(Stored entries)
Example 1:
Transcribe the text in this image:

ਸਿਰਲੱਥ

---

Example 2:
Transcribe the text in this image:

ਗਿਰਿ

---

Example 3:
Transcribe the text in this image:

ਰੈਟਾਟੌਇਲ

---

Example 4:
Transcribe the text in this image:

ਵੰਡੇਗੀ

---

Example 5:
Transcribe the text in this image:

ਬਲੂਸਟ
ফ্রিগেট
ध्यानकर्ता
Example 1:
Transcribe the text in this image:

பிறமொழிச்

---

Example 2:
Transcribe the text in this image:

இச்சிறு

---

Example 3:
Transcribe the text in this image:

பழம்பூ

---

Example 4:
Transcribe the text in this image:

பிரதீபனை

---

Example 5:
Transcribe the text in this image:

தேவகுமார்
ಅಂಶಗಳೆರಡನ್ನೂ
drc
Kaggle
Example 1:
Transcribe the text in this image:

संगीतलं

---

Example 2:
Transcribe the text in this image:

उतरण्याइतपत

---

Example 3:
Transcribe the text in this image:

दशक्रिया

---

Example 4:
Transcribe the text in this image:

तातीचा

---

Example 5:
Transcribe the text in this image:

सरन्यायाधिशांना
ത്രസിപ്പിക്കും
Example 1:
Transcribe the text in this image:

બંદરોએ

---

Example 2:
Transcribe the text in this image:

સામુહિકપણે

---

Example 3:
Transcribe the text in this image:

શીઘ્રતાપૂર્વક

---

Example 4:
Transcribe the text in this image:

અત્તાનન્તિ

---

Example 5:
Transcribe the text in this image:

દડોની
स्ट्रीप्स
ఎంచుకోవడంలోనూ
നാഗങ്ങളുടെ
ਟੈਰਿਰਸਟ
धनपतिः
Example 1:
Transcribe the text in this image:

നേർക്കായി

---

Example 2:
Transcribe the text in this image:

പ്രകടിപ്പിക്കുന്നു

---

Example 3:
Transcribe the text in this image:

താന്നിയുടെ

- **TASK TO COMPLETE**
Take the records above and copy them out exactly.

- **ANSWER TO THE PROBLEM**
Example 1:
Transcribe the text in this image:

ਸਿਰਲੱਥ

---

Example 2:
Transcribe the text in this image:

ਗਿਰਿ

---

Example 3:
Transcribe the text in this image:

ਰੈਟਾਟੌਇਲ

---

Example 4:
Transcribe the text in this image:

ਵੰਡੇਗੀ

---

Example 5:
Transcribe the text in this image:

ਬਲੂਸਟ
ফ্রিগেট
ध्यानकर्ता
Example 1:
Transcribe the text in this image:

பிறமொழிச்

---

Example 2:
Transcribe the text in this image:

இச்சிறு

---

Example 3:
Transcribe the text in this image:

பழம்பூ

---

Example 4:
Transcribe the text in this image:

பிரதீபனை

---

Example 5:
Transcribe the text in this image:

தேவகுமார்
ಅಂಶಗಳೆರಡನ್ನೂ
drc
Kaggle
Example 1:
Transcribe the text in this image:

संगीतलं

---

Example 2:
Transcribe the text in this image:

उतरण्याइतपत

---

Example 3:
Transcribe the text in this image:

दशक्रिया

---

Example 4:
Transcribe the text in this image:

तातीचा

---

Example 5:
Transcribe the text in this image:

सरन्यायाधिशांना
ത്രസിപ്പിക്കും
Example 1:
Transcribe the text in this image:

બંદરોએ

---

Example 2:
Transcribe the text in this image:

સામુહિકપણે

---

Example 3:
Transcribe the text in this image:

શીઘ્રતાપૂર્વક

---

Example 4:
Transcribe the text in this image:

અત્તાનન્તિ

---

Example 5:
Transcribe the text in this image:

દડોની
स्ट्रीप्स
ఎంచుకోవడంలోనూ
നാഗങ്ങളുടെ
ਟੈਰਿਰਸਟ
धनपतिः
Example 1:
Transcribe the text in this image:

നേർക്കായി

---

Example 2:
Transcribe the text in this image:

പ്രകടിപ്പിക്കുന്നു

---

Example 3:
Transcribe the text in this image:

താന്നിയുടെ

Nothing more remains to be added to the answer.